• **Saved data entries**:
━━━━━━━━

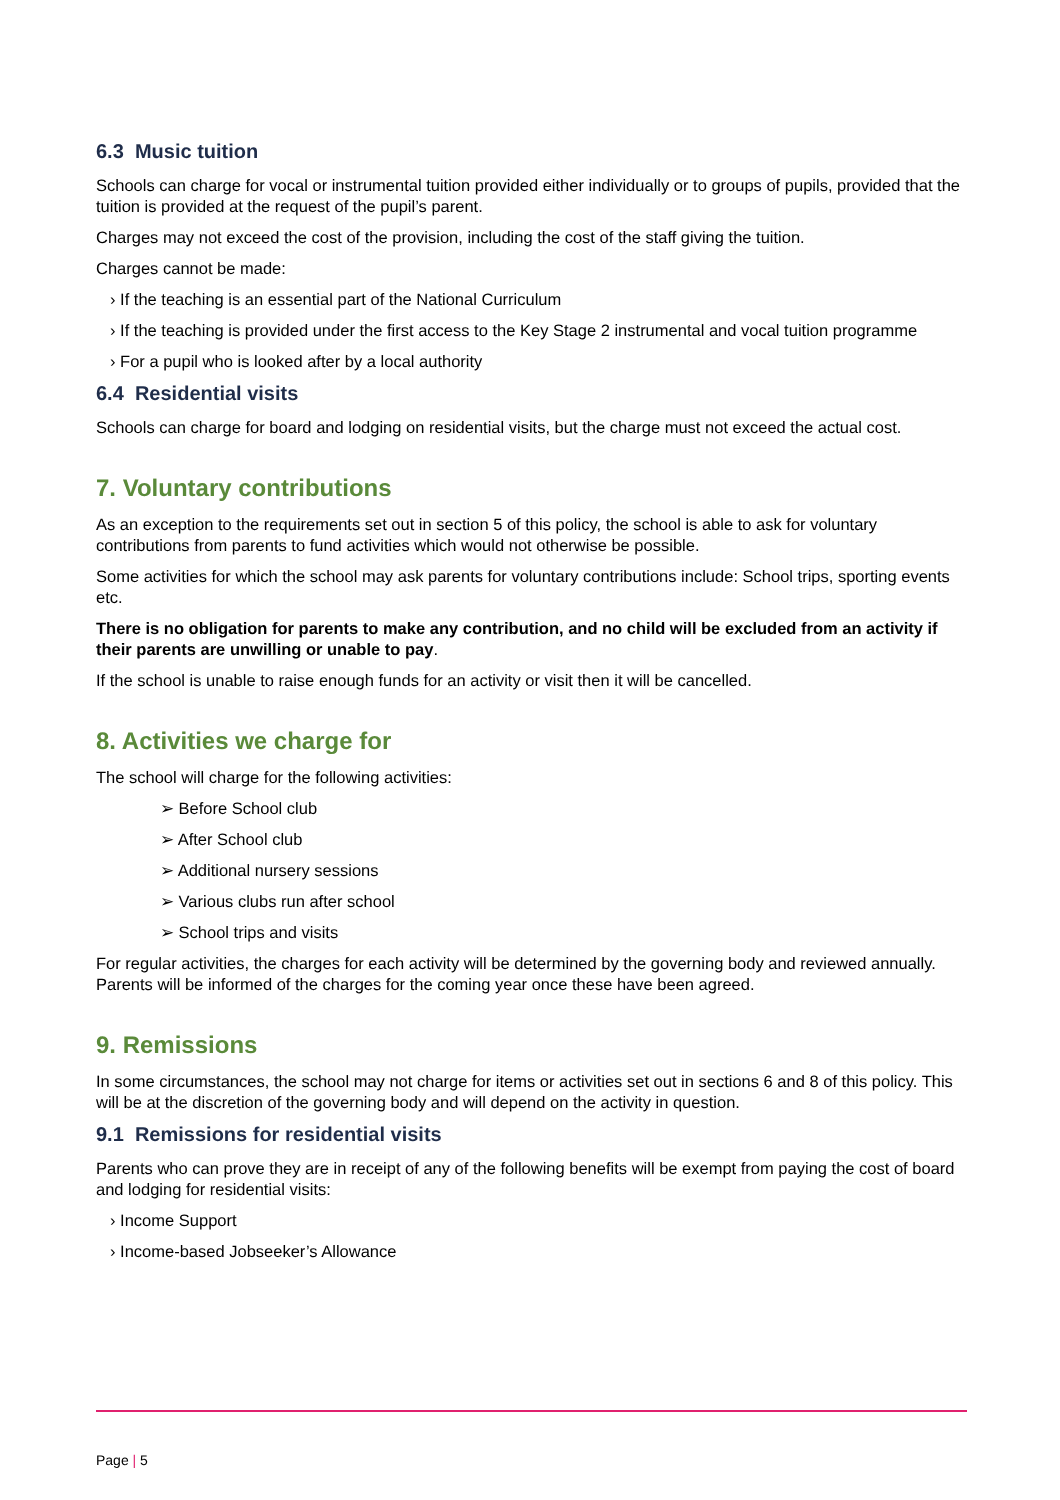6.3 Music tuition
Schools can charge for vocal or instrumental tuition provided either individually or to groups of pupils, provided that the tuition is provided at the request of the pupil’s parent.
Charges may not exceed the cost of the provision, including the cost of the staff giving the tuition.
Charges cannot be made:
› If the teaching is an essential part of the National Curriculum
› If the teaching is provided under the first access to the Key Stage 2 instrumental and vocal tuition programme
› For a pupil who is looked after by a local authority
6.4 Residential visits
Schools can charge for board and lodging on residential visits, but the charge must not exceed the actual cost.
7. Voluntary contributions
As an exception to the requirements set out in section 5 of this policy, the school is able to ask for voluntary contributions from parents to fund activities which would not otherwise be possible.
Some activities for which the school may ask parents for voluntary contributions include: School trips, sporting events etc.
There is no obligation for parents to make any contribution, and no child will be excluded from an activity if their parents are unwilling or unable to pay.
If the school is unable to raise enough funds for an activity or visit then it will be cancelled.
8. Activities we charge for
The school will charge for the following activities:
➢ Before School club
➢ After School club
➢ Additional nursery sessions
➢ Various clubs run after school
➢ School trips and visits
For regular activities, the charges for each activity will be determined by the governing body and reviewed annually. Parents will be informed of the charges for the coming year once these have been agreed.
9. Remissions
In some circumstances, the school may not charge for items or activities set out in sections 6 and 8 of this policy. This will be at the discretion of the governing body and will depend on the activity in question.
9.1 Remissions for residential visits
Parents who can prove they are in receipt of any of the following benefits will be exempt from paying the cost of board and lodging for residential visits:
› Income Support
› Income-based Jobseeker’s Allowance
Page | 5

━━━━━━━━

• **Directions for this task**: Count lines, not occurrences. State how many lines of the entries contain the word "Income", and add nothing.

• **Output for this exercise**: 2